Valls ve Hamon arasındaki laiklik tartışması, bir yandan 1905 yasasının giderek daha fazla kısıtlayıcı bir laiklik anlayışı yönünde genişletilmesi, diğer taraftan kamu hizmetinin dinî taleplere uyum sağlayıp sağlamaması ve bunun sınırları konusunda solu ikiye bölmeye devam ediyor. Valls’ın savunduğu mücadeleci laiklik anlayışı, ilginç biçimde sağ çevrelerde ve özellikle köktenci Katolik çevrelerde ciddi biçimde taraftar buluyor. Bunun aşırı sağdaki uzantısı, “İslamcılık 21. yüzyılın totalitarizmidir” diyen, kamuoyu yoklamalarının gelecek cumhurbaşkanlığı seçiminin ilk turunda oyların %25’ini alacağını iddia ettiği Marine Le Pen. Tek ve birleşik ulus, cemaatçiliğin reddi ve total laiklik ilkelerini savunan Le Pen için, laiklik ancak kültürel olarak homojen bir toplumun harcı olabilir. Bu nedenle asimilasyon zorunlu olmalı ve toplumsal gerginlikler otoriteye boyun eğerek yatıştırılmalıdır. 

Bazı tema benzerlikleri olsa da, Valls’ın ve Regis Debray gibi birçok Cumhuriyetçi aydının savunduğu uzlaşmaz laiklik anlayışını, aşırı sağın açık biçimde İslam’ı, örtülü olarak da Yahudiliği hedef alan total laiklik anlayışıyla aynı düzlemde ele almak mümkün değil. Diğer taraftan Fransa radikal solunun bir kısmında, Hamon’un savunduğu laiklik anlayışını da özgürlükler açısından yetersiz bulan ve Anglo-sakson sekülerizminden esinlenen ve farklılıkların savunulması gerekçesiyle örneğin kamu kurumlarında başörtüsünün ve çarşafın tamamen serbest olmasını savunan küçük bir azınlık da var.

Laiklik tartışması yalnız solu değil, hem solu hem sağı hem de kadın hareketlerini kendi içinde ikiye bölüyor.
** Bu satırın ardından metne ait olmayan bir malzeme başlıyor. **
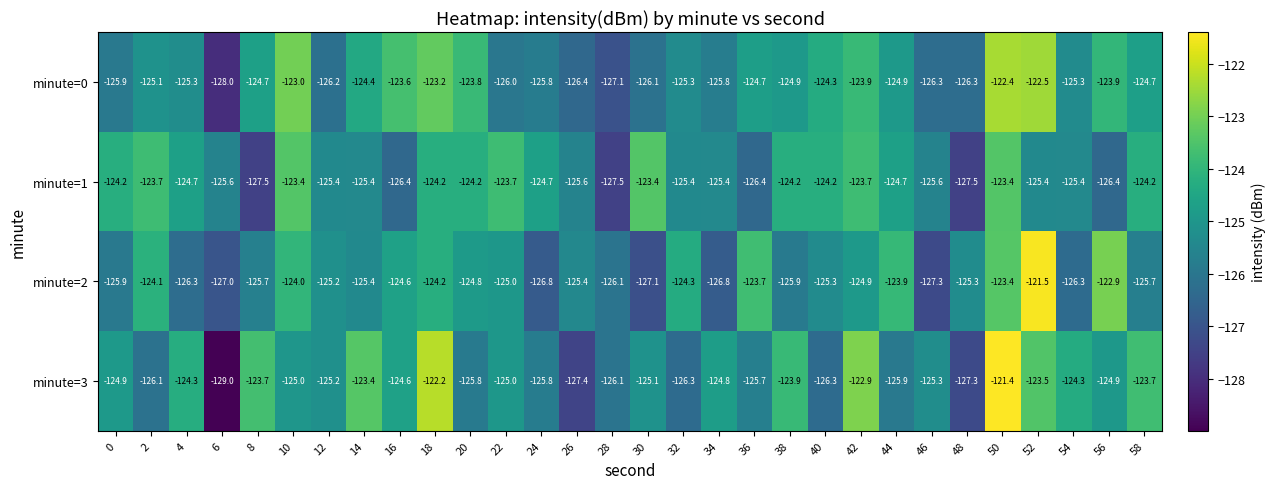

How many series are shown in this chart?

4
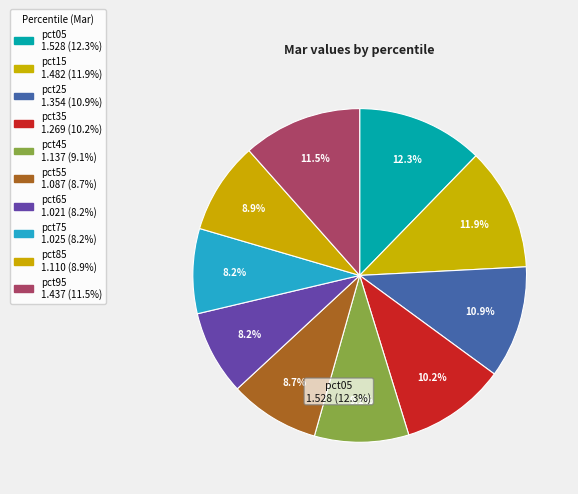

How many segments does this pie chart have?

10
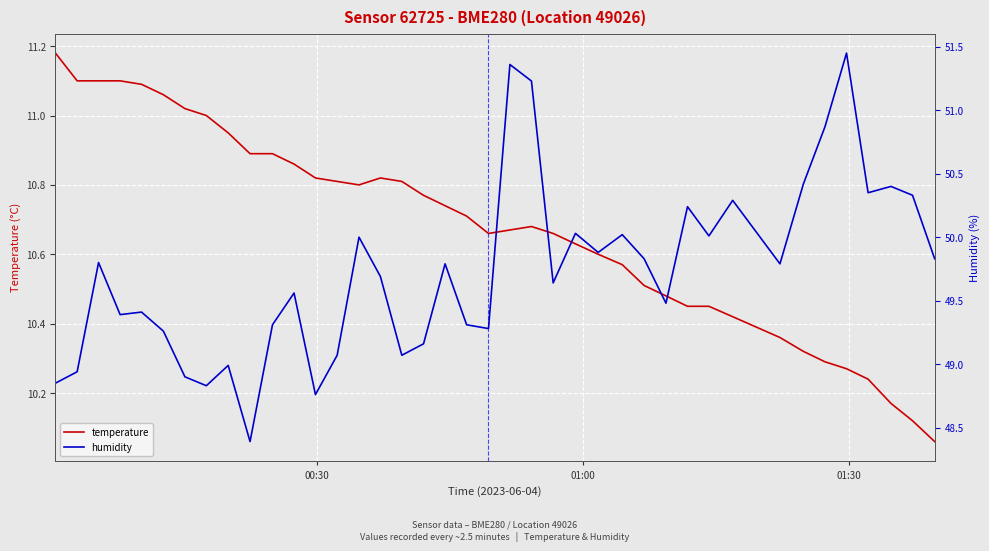

What is the sum of all temperature values?

427.1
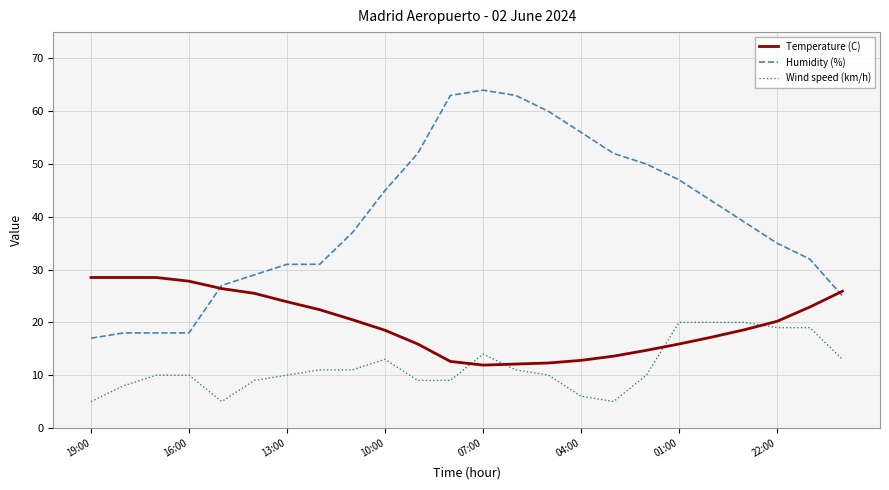

What is the difference between the second highest and second lowest values in the Humidity (%) series?

45.0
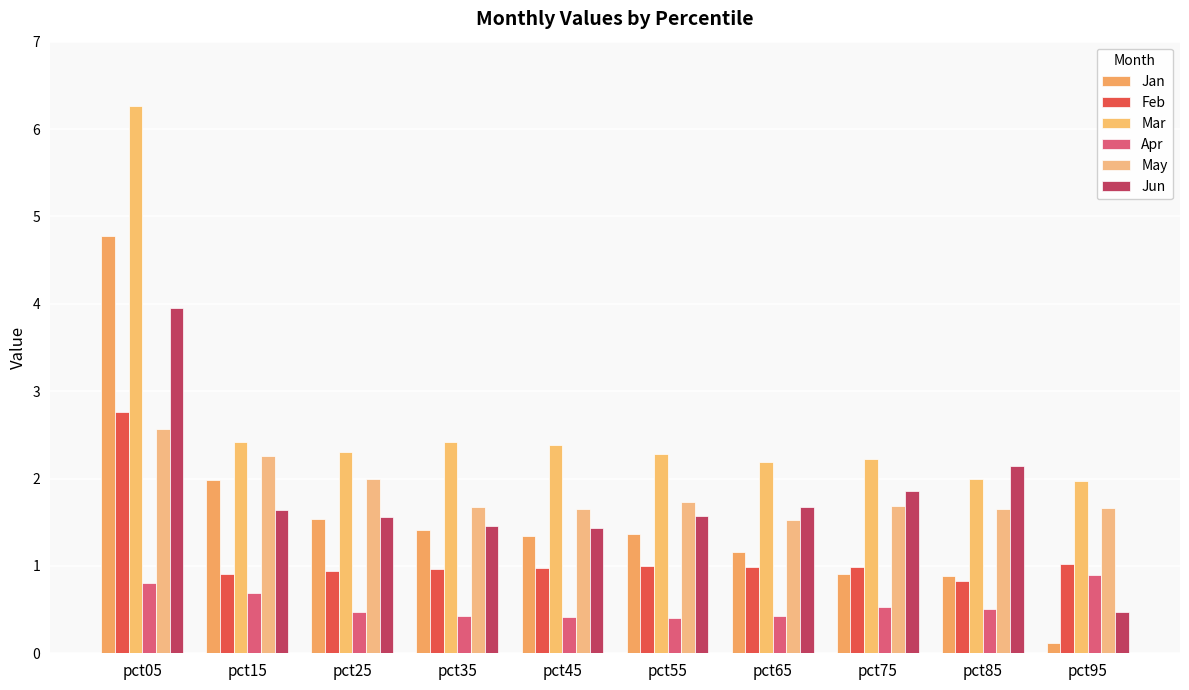

Read the Jan value at pct05.

4.8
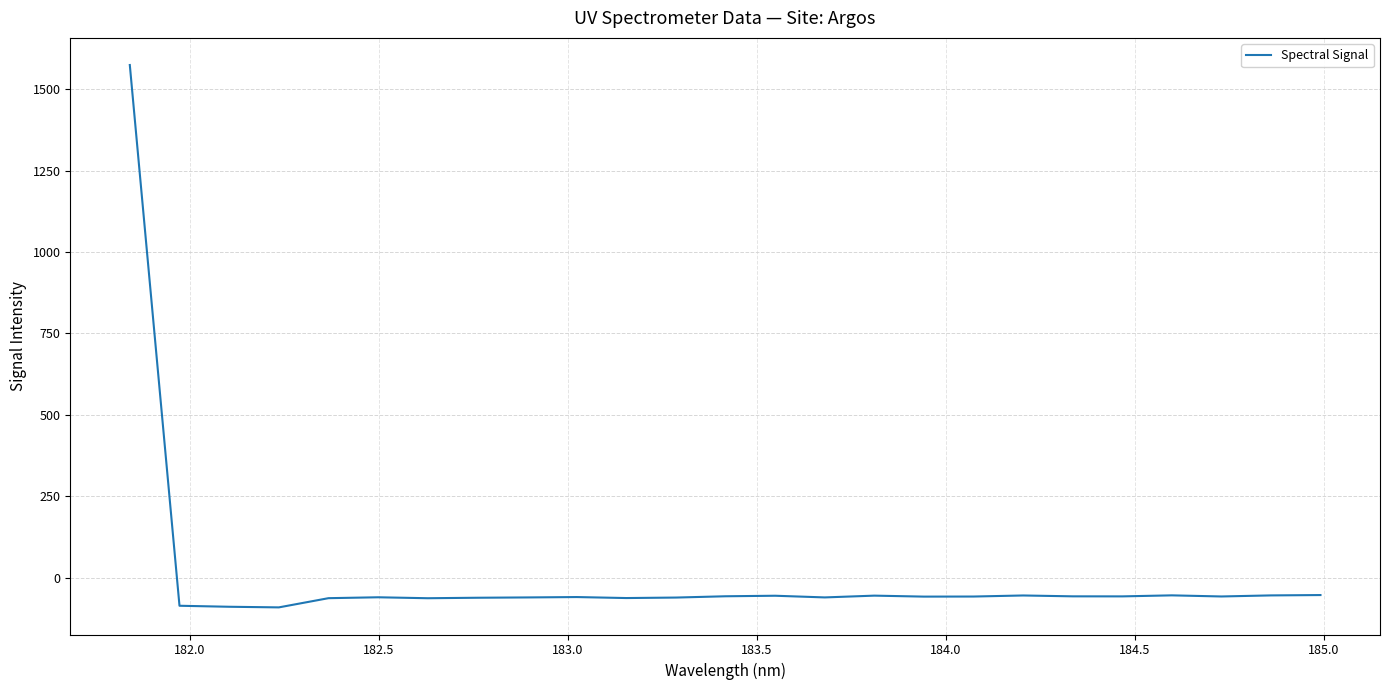

What is the difference between the maximum and minimum values?

1664.8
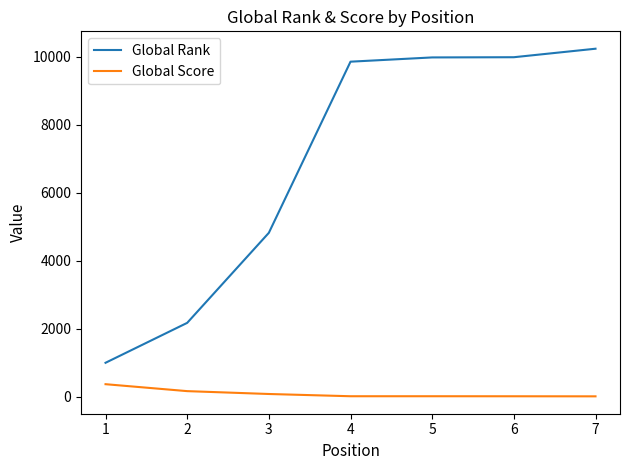

Is this an area chart (filled region under the line)?

No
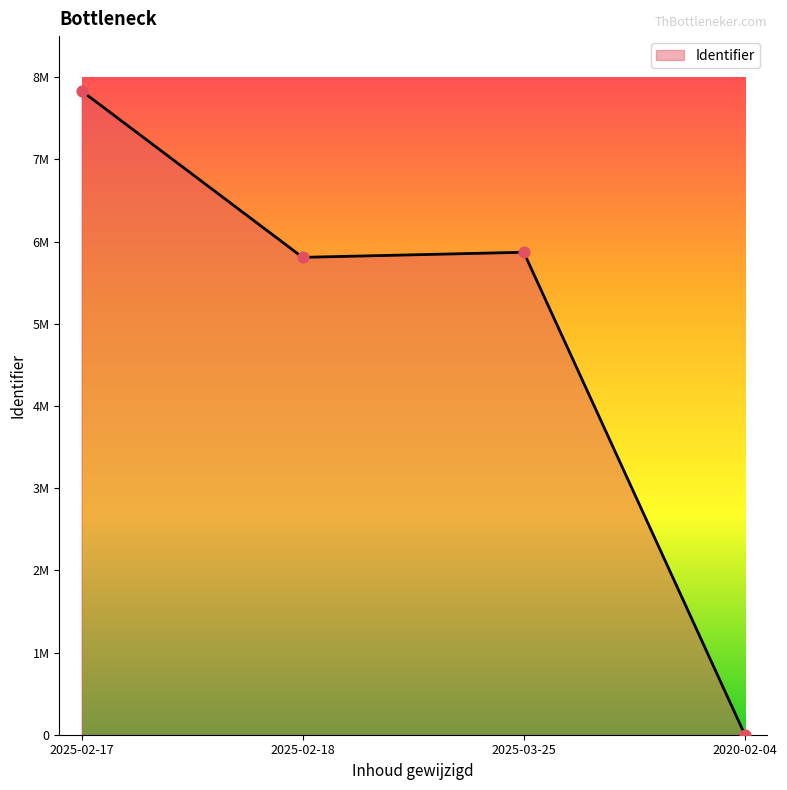

Approximately how many times larger is the value at 2025-02-18 compared to 2025-03-25?

1.0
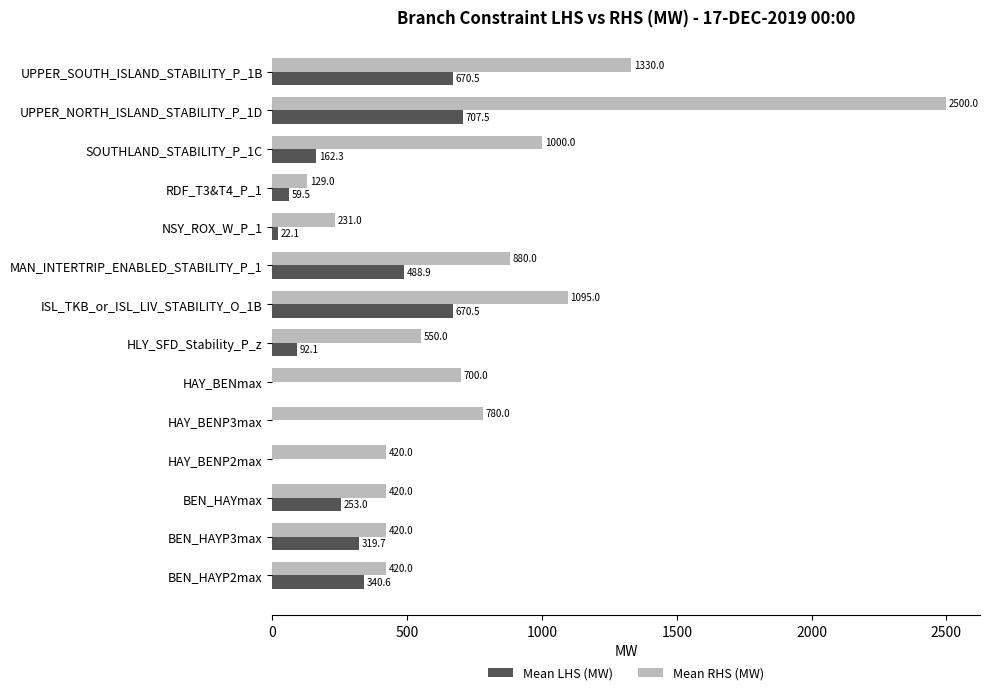

At which category is the sum across all series the highest?

UPPER_NORTH_ISLAND_STABILITY_P_1D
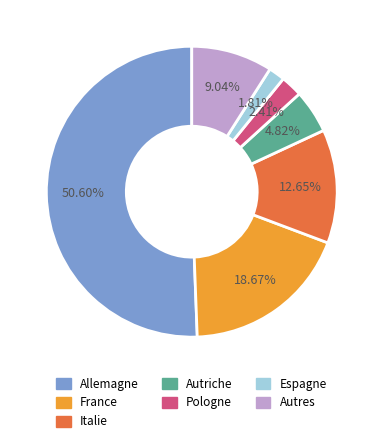

Is it true that Allemagne is 45% of the pie?

False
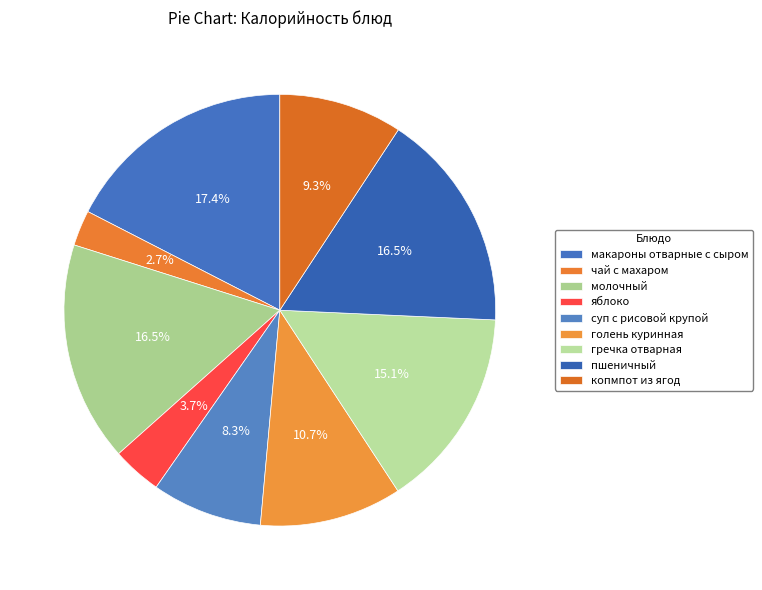

Between гречка отварная and суп с рисовой крупой, which is larger?

гречка отварная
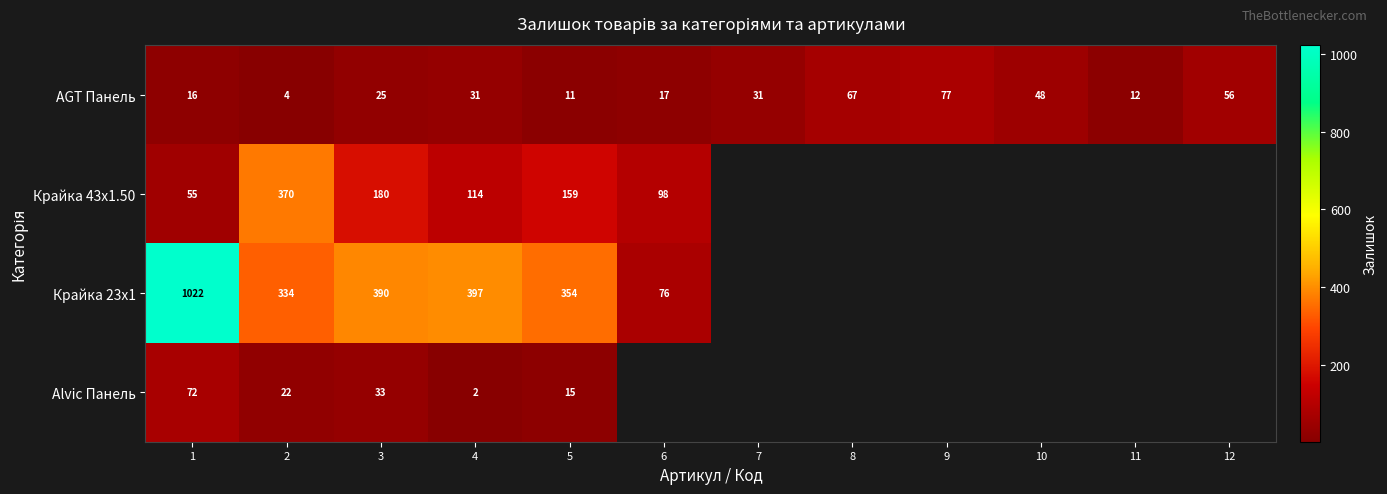

True or false: Крайка 23x1 has a value of 555 at 5.

False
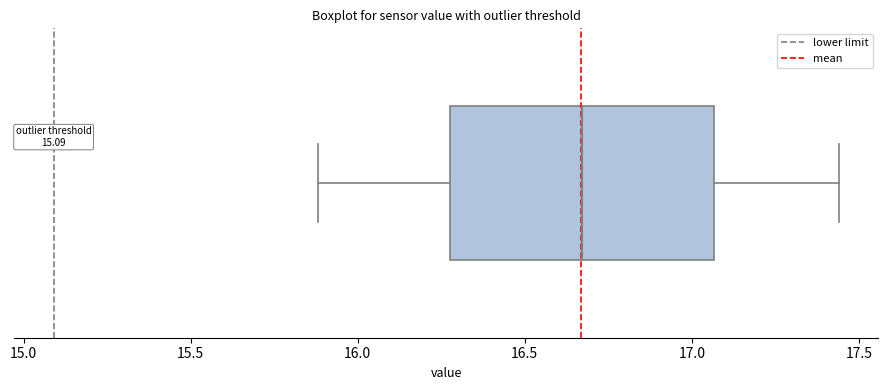

Transcribe this box plot: give where the median line is, the range the box spans, and where the two whiskers end, as read against the x-axis. The values are not printed on the chart, so give them approximately, as read against the axis.

median 16.65, box 16.30 to 17.05, whiskers 15.90 to 17.45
Birkaç belediyenin getirdiği ve Manuel Valls’ın desteklediği burkini yasağını iptal eden Danıştay’ın belirttiği gibi, laiklik ilkesini ileri sürerek kamusal alanda dinî işaretlerin kullanımını yasaklamak bugün Fransa’da mümkün değil ama buna şimdilik kaydını düşmekte yarar var. Fransa’da solun bir kısmına ve sağın neredeyse bütününe hâkim olan İslam korkusu önümüzdeki dönemde laiklik ilkesini militan bir laikliğe dönüştürürken, bu dönüşümün çoğunluğun kültürel kodları içinde asimile edilmesini meşrulaştıran bir tavrın ortaya çıkma riski var. Solun aday adaylığı seçimlerinde oy kullanan iki milyon seçmenin yarıdan fazlasının Hamon’a oy verirken, demokratik laiklik anlayışını savunuyor olmalarını da elbette yabana atmamak gerekiyor. Laiklik tartışması, her yerde olduğu gibi, Fransa’da da özünde bir demokrasi tartışması.